La banque et son ex-employé sont soupçonnés d'avoir joué un rôle déterminant pour permettre la dissimulation du produit d'agissements de "l'Office" créé par Gulnara Karimova, fille de l'ex-président de la République d'Ouzbékistan, que le MPC qualifie d'organisation criminelle.
Le présent acte d'accusation du MPC, déposé auprès du Tribunal pénal fédéral (TPF), est lié à celui qui a conduit le MPC à déférer, le 28 septembre 2023, Gulnara Karimova et un deuxième prévenu devant le même TPF.
Ces derniers sont accusés d'avoir participé à l'"Office" et d'avoir blanchi en Suisse, entre 2005 et 2012, des valeurs patrimoniales générées par des crimes commis par cette organisation, dont Gulnara Karimova était, selon l'acte d'accusation du MPC, la cheffe ultime.
Selon l'enquête, une partie des fonds blanchis en Suisse aurait été versée auprès de la banque Lombard Odier & Cie SA à Genève. Le rôle jugé "déterminant" de la banque et de l'un de ses anciens gestionnaires a conduit à la procédure pénale menée depuis décembre 2016 contre eux pour soupçons de blanchiment d'argent aggravé.
Coopération proposée
L'ancien gestionnaire concerné a été actif entre 2008 et 2012 auprès de l'Unité clientèle privée de Lombard Odier, précise le MPC. En raison notamment de sa fonction de membre du comité d'investissement d'un fonds de Gulnara Karimova, il aurait connu la fille de l'ex-président ouzbek et plusieurs membres de "l'Office" avant même son engagement à la banque.
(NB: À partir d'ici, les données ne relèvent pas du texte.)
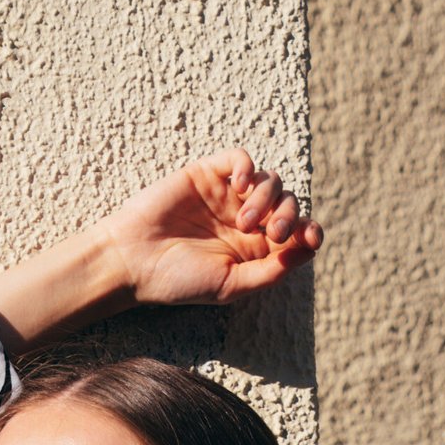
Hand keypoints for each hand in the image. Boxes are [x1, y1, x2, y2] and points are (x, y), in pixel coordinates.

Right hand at [99, 146, 322, 308]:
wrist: (135, 260)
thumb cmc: (179, 280)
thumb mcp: (231, 285)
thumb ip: (270, 272)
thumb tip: (309, 250)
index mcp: (255, 251)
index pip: (296, 233)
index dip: (310, 231)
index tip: (309, 236)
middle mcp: (246, 222)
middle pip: (288, 204)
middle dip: (288, 215)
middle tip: (272, 233)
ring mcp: (227, 196)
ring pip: (270, 181)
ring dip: (268, 197)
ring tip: (243, 221)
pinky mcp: (208, 174)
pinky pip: (240, 158)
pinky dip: (249, 167)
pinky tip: (241, 187)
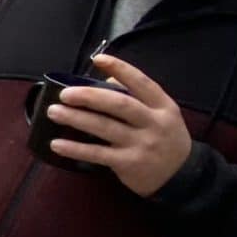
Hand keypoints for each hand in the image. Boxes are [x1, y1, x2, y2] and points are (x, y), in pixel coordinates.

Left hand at [47, 54, 193, 195]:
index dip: (120, 68)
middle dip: (89, 96)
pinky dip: (76, 149)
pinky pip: (97, 154)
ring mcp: (141, 144)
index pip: (141, 82)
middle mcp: (153, 123)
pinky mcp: (128, 164)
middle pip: (119, 104)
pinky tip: (57, 144)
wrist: (181, 177)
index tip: (98, 59)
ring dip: (76, 119)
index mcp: (162, 106)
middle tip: (64, 94)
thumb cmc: (165, 139)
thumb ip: (137, 97)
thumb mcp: (162, 114)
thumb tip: (105, 79)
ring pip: (104, 127)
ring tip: (54, 112)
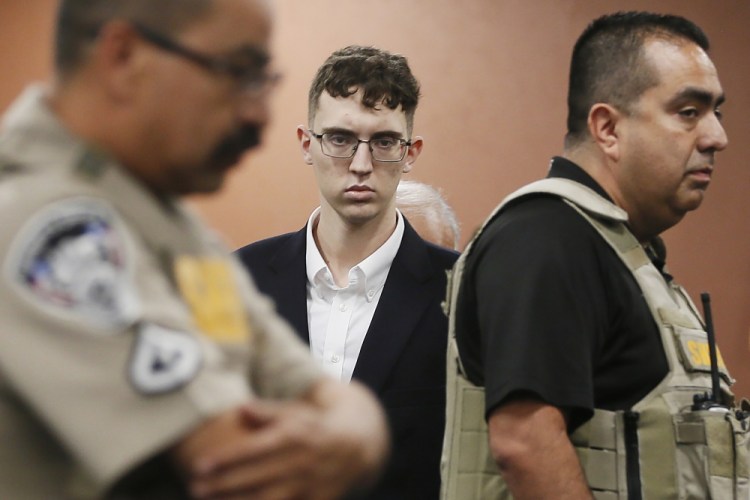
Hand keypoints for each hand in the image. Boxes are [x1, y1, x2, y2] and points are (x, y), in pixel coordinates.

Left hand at [189, 381, 388, 499]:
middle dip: (222, 485)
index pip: (252, 449)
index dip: (225, 458)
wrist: (358, 444)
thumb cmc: (316, 424)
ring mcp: (308, 485)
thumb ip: (268, 411)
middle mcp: (300, 461)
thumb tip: (240, 409)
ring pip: (267, 499)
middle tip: (194, 488)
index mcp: (293, 435)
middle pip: (254, 477)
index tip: (199, 464)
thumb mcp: (296, 410)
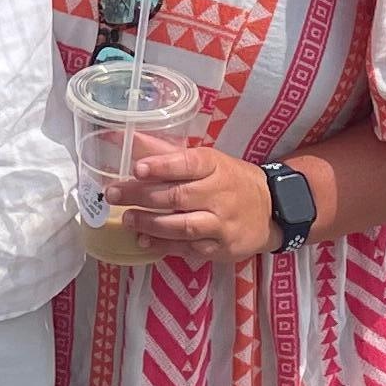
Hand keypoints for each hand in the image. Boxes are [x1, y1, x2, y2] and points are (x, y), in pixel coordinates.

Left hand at [109, 136, 277, 264]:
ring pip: (183, 225)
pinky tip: (145, 241)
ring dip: (151, 223)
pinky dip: (165, 245)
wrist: (271, 209)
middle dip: (142, 195)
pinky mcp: (221, 248)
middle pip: (178, 196)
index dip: (162, 166)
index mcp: (215, 166)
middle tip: (113, 194)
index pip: (188, 164)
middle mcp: (220, 194)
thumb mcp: (208, 160)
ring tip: (128, 219)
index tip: (137, 168)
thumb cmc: (230, 180)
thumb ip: (166, 152)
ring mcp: (222, 224)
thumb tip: (126, 137)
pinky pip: (190, 248)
Après avoir rejoint l'établissement en 2008, l'homme aurait maintenu un contact actif avec des membres de "l'Office" et aurait proposé une coopération à certains d'entre eux. En sa qualité de gestionnaire, il est accusé d'avoir ouvert ou fait ouvrir, entre août 2008 et août 2012, auprès de Lombard Odier, neuf relations bancaires destinées à recevoir des fonds issus de crimes commis par l'organisation.
Standards et directives pas respectés
Selon l'acte d'accusation du MPC, le prévenu savait que les fonds transférés sur les relations bancaires concernées provenaient d'activités criminelles de "l'Office", notamment d'actes de corruption commis dans le secteur ouzbek des télécommunications.
Dans le cadre de l'ouverture et de la gestion des relations bancaires concernées, le MPC reproche à Lombard Odier de ne pas avoir respecté les standards de l'époque en matière de lutte contre le blanchiment, mais aussi ses propres directives internes.
De "multiples défaillances"
De 2008 à 2012 au moins, le programme de lutte contre le blanchiment de Lombard Odier aurait présenté de "multiples défaillances" empêchant tant d'éviter que de détecter les activités de blanchiment "répétées et durables" commises par le gestionnaire.
Dans ce contexte, la banque n'aurait pas pris "toutes les mesures d'organisation raisonnables et nécessaires" pour empêcher la commission d'actes de blanchiment d'argent aggravé en son sein.
ats/vajo
La banque rejette les accusations
Lombard Odier a indiqué avoir pris connaissance de la décision du MPC. Pour la banque, les accusations portées contre elle sont "infondées" et l'établissement "les rejette fermement".
L'enquête a débuté "suite à une communication de soupçons proactive de Lombard Odier aux autorités suisses (MROS) en 2012", ajoute la banque, qui dit avoir "toujours pleinement coopéré avec les autorités compétentes".